Many young workers aren’t unmotivated, he adds, but they don’t necessarily measure success like their predecessors or do what they’re supposed to do in the eyes of others. He aims to help bosses understand what these employees really care about.”
That reminds me so much of the Steve Buscemi meme: “How do you do, fellow kids?”
Like, I expect that guy to ride up on a skateboard dressed like we did in the 90s (I’m picturing a flannel shirt and those huge JNCO jeans) and say, “How do you do, fellow Zers?” 😆 “…a former philosophy major who dropped out of college in the aughts and built a career without the typical credentials.” I guess they toss that factoid in there to seem edgy. Meanwhile, A LOT of successful entrepreneurs have created a business without “typical credentials.” With college attendance declining, I’m not even sure what typical credentials would be nowadays, unless you refer to having rich parents and being able to “bootstrap” yourself with their money.

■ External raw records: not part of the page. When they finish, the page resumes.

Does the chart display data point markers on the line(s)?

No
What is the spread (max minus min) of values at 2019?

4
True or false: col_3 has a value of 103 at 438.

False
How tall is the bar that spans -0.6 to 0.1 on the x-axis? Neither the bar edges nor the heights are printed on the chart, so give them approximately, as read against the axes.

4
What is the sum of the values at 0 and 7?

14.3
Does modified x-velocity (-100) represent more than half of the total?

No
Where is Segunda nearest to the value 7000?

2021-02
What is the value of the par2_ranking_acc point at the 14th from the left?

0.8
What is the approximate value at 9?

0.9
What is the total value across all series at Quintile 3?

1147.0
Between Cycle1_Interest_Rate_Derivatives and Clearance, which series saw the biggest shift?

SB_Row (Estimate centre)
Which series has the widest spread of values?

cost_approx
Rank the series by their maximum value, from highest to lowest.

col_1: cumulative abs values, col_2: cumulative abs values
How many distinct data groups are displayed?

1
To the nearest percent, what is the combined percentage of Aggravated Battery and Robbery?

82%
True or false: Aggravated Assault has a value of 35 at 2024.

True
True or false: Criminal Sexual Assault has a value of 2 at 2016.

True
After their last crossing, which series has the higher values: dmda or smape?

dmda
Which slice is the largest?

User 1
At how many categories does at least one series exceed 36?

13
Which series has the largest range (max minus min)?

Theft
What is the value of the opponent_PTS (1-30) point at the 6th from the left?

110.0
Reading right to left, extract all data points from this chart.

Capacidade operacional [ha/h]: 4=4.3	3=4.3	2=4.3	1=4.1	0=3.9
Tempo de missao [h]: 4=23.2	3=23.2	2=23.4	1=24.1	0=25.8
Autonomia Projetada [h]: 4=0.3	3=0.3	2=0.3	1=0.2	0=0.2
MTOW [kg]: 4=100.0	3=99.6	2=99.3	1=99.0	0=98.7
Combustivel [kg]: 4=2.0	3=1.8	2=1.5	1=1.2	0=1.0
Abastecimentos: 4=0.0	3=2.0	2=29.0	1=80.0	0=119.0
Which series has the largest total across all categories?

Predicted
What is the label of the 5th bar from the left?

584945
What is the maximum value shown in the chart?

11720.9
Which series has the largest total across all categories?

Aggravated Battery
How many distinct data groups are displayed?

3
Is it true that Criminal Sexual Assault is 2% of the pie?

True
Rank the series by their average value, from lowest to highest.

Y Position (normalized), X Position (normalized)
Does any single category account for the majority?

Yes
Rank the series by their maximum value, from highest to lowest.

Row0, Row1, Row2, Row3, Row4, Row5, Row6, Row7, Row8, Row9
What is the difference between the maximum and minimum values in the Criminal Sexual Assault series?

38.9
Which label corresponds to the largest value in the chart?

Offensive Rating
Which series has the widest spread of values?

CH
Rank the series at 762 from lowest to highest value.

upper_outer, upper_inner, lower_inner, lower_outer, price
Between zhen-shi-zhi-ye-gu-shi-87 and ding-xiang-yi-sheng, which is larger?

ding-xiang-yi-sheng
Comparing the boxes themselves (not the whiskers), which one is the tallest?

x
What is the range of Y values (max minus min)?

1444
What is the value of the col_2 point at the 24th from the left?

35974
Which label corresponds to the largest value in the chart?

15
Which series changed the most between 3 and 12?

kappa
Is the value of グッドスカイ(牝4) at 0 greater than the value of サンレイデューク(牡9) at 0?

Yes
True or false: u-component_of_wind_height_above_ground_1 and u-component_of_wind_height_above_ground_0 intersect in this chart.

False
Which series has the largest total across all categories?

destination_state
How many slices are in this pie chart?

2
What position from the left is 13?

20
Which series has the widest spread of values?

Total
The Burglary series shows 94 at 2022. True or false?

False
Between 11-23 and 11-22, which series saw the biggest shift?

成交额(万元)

Questioning what older generations have considered success is a wise thing. It’s not something to fear or shy away from. I feel like the old school dream of retiring with a secure pension and a gold watch died for us Xers and required us to step away from the “work for the same company for 30 years and they’ll take care of ya in old age” model. Regardless of generation, employees who don’t want to be available 24/7 shouldn’t have to be. If someone wants to answer a business call at 7pm, cool. If someone doesn’t, cool. Why that has to be such a big issue, I dunno.
And why such basic questions require a $15K per day consultant to roll up on a skateboard I really don’t understand.